====== SOURCE MATERIAL

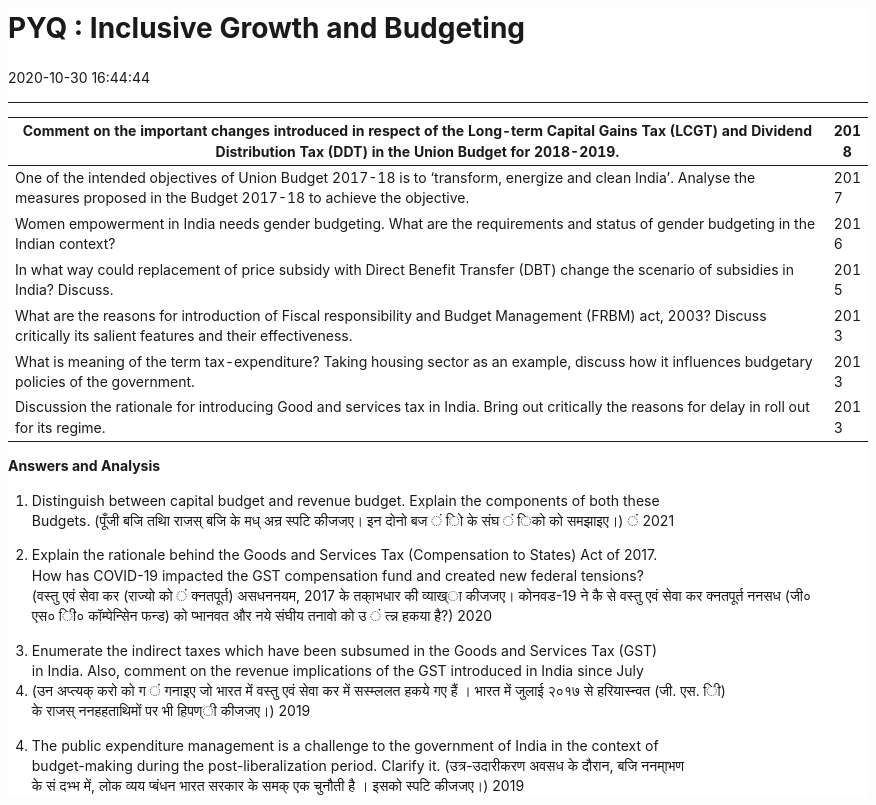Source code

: # PYQ : Inclusive Growth and Budgeting
2020-10-30 16:44:44
            
---


|     Comment on the   important changes introduced in respect of the Long-term Capital Gains Tax   (LCGT) and Dividend Distribution Tax (DDT) in the Union Budget for 2018-2019.                |     2018    |
|------------------------------------------------------------------------------------------------------------------------------------------------------------------------------------------------|-------------|
|     One of the   intended objectives of Union Budget 2017-18 is to ‘transform, energize and   clean India’. Analyse the measures proposed in the Budget 2017-18 to achieve   the objective.    |     2017    |
|     Women empowerment   in India needs gender budgeting. What are the requirements and status of   gender budgeting in the Indian context?                                                     |     2016    |
|     In what way could   replacement of price subsidy with Direct Benefit Transfer (DBT) change the   scenario of subsidies in India? Discuss.                                                  |     2015    |
|     What are the   reasons for introduction of Fiscal responsibility and Budget Management   (FRBM) act, 2003? Discuss critically its salient features and their   effectiveness.              |     2013    |
|     What is meaning of   the term tax-expenditure? Taking housing sector as an example, discuss how it   influences budgetary policies of the government.                                      |     2013    |
|     Discussion the   rationale for introducing Good and services tax in India. Bring out   critically the reasons for delay in roll out for its regime.                                        |     2013    |

**Answers and Analysis**


1. Distinguish between capital budget and revenue budget. Explain the components of both these  
Budgets. (पूँजी बजि तथिा राजस् बजि के मध् अन्र स्पटि कीजजए। इन दोनो बज ं िो के संघ ं िको को समझाइए।) ं 2021  

```ad-Answer

```

2. Explain the rationale behind the Goods and Services Tax (Compensation to States) Act of 2017.  
How has COVID-19 impacted the GST compensation fund and created new federal tensions?  
(वस्तु एवं सेवा कर (राज्यो को ं क्नतपूर्त) असधननयम, 2017 के तका्भधार की व्याख्ा कीजजए। कोनवड-19 ने कै से वस्तु एवं सेवा कर क्नतपूर्त ननसध (जी०  
एस० िी० कॉम्पेन्सेिन फन्ड) को प्भानवत और नये संघीय तनावो को उ ं त्न्न हकया है?) 2020  

```ad-Answer

```

3. Enumerate the indirect taxes which have been subsumed in the Goods and Services Tax (GST)  
in India. Also, comment on the revenue implications of the GST introduced in India since July  
2017. (उन अप्त्यक् करो को ग ं गनाइए जो भारत में वस्तु एवं सेवा कर में सस्म्ललत हकये गए हैं । भारत में जुलाई २०१७ से हरियास्न्वत (जी. एस. िी)  
के राजस् ननहहताथिमों पर भी हिपण्ी कीजजए।) 2019  

```ad-Answer

```

4. The public expenditure management is a challenge to the government of India in the context of  
budget-making during the post-liberalization period. Clarify it. (उत्र-उदारीकरण अवसध के दौरान, बजि ननमा्भण  
के सं दभ्भ में, लोक व्यय प्बंधन भारत सरकार के समक् एक चुनौती है । इसको स्पटि कीजजए।) 2019  

```ad-Answer

```
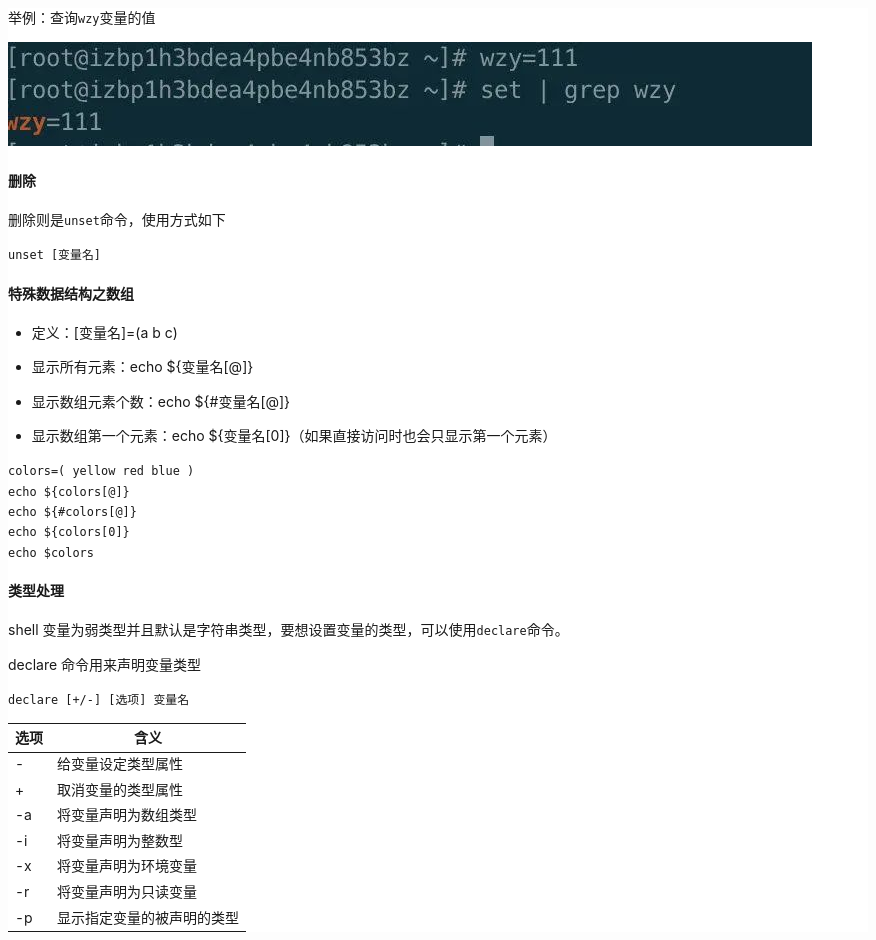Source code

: 举例：查询`wzy`变量的值

![](../../\imgs\shell-3.jpg)

#### 删除

删除则是`unset`命令，使用方式如下

```shell
unset [变量名]
```

#### 特殊数据结构之数组

- 定义：[变量名]=(a b c)

- 显示所有元素：echo ${变量名[@]}

- 显示数组元素个数：echo ${#变量名[@]}

- 显示数组第一个元素：echo ${变量名[0]}（如果直接访问时也会只显示第一个元素）

```shell
colors=( yellow red blue )
echo ${colors[@]}
echo ${#colors[@]}
echo ${colors[0]}
echo $colors
```

#### 类型处理

shell 变量为弱类型并且默认是字符串类型，要想设置变量的类型，可以使用`declare`命令。

declare 命令用来声明变量类型

```shell
declare [+/-] [选项] 变量名
```

| 选项  | 含义            |
| --- | ------------- |
| -   | 给变量设定类型属性     |
| +   | 取消变量的类型属性     |
| -a  | 将变量声明为数组类型    |
| -i  | 将变量声明为整数型     |
| -x  | 将变量声明为环境变量    |
| -r  | 将变量声明为只读变量    |
| -p  | 显示指定变量的被声明的类型 |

============

> _EXERCISE OBJECTIVE_
Go through the entries above and report every line in which the word "expenditure" appears.

> _RESULT OF THIS EXERCISE_
|     What is meaning of   the term tax-expenditure? Taking housing sector as an example, discuss how it   influences budgetary policies of the government.                                      |     2013    |
4. The public expenditure management is a challenge to the government of India in the context of  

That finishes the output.